James Croft

James Croft received the BME degree from Cornell College, an MA from Northern Iowa University, and his doctorate from the University of Oklahoma. He taught for twenty-one years in the public schools in Iowa and Wisconsin, the last eighteen of which were spent in Oshkosh, Wisconsin, where his groups were invited to appear at numerous state, regional, and national conventions, clinics, and festivals. In 1972, he joined the faculty of the University of South Florida as Director of Bands, remaining there until assuming a position as Professor of Music at Florida State University in 1980. He became Director of Bands at FSU in 1981. He retired from the faculty in the summer of 2003, after taking the FSU Wind Orchestra to perform for the World Association of Symphonic Band Ensembles convention in Sweden.

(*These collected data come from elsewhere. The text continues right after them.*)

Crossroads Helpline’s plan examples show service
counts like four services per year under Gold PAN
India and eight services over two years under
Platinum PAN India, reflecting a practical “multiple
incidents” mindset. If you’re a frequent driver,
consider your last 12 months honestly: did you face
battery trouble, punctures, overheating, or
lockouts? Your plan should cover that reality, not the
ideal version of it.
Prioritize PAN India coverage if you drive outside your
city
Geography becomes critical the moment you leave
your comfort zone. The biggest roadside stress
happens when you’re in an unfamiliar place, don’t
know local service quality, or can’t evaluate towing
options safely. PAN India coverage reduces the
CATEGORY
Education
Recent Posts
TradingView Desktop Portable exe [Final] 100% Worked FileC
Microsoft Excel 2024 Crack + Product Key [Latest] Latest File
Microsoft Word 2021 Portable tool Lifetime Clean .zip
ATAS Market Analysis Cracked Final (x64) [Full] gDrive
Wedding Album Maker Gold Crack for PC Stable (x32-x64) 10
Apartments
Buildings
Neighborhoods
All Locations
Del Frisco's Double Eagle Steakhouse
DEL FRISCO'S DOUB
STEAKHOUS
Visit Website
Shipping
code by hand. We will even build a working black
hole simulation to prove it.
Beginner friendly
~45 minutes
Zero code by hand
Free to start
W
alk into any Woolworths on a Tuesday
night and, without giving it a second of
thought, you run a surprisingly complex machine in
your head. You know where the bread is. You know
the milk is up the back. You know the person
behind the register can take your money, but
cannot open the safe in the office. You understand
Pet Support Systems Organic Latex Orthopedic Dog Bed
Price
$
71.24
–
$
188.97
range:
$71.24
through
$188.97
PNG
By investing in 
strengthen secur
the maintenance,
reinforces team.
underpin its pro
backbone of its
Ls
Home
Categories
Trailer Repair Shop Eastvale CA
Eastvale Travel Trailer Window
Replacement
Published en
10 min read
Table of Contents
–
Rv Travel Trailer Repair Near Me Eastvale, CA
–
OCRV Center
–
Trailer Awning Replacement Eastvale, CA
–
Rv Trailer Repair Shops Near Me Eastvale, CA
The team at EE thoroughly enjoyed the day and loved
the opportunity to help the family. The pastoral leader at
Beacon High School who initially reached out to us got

Widely sought as a guest conductor, lecturer, adjudicator, and clinician, he has appeared in forty-six states, Europe, Great Britain, Mexico, Canada, Israel, and Australia. These appearances include the National Music Camp (Interlochen), the Royal Academy of Music (London), the Royal Marine School of Music (Portsmouth), the Central Army Orchestra (Budapest), the Ensemble Barrundeum (Prague), the Royal Central Air Force Band (London), the Matan Music Camp (Israel), conducting symposia at the University of Calgary and the Cincinnati Conservatory of Music, the Band Conductors Art (University of Michigan), The Art of Wind Band Teaching (University of Minnesota), the British Association of Symphonic Bands and Wind Ensembles, the World Association of Symphonic Band Ensembles, and the Mid-West International Band and Orchestra Clinic (Chicago). He annually serves on the conducting faculty of Canford (England) School of Music.

A past president of both the National Band Association and the College Band Directors National Association, he also serves as a Contributing Editor for The Instrumentalist, and as a Consulting Editor for Research Perspectives in Music Education. He is an elected member of the American Bandmasters Association and Phi Beta Mu. In 1966-67, The School Musician selected him as one of the nation’s ten outstanding music educators. Both Cornell College and the University of Oklahoma have recognized him as a distinguished alumnus. In 1997, he received a Florida State University Teaching Award, and was recognized as the University Educator of the Year. He is the recipient of the Makovsky Memorial Award and the Distinguished Service Medal, from Kappa Kappa Psi; the Florida Collegiate Educator of the Year award from the Florida Music Educators Association; the Mid-West Clinic’s Medal of Honor; and was inducted into the Florida Bandmasters Association Roll of Distinction in 2002.

Dr. Croft has shared his life, his career, and his abundant successes with his beautiful wife, Diana.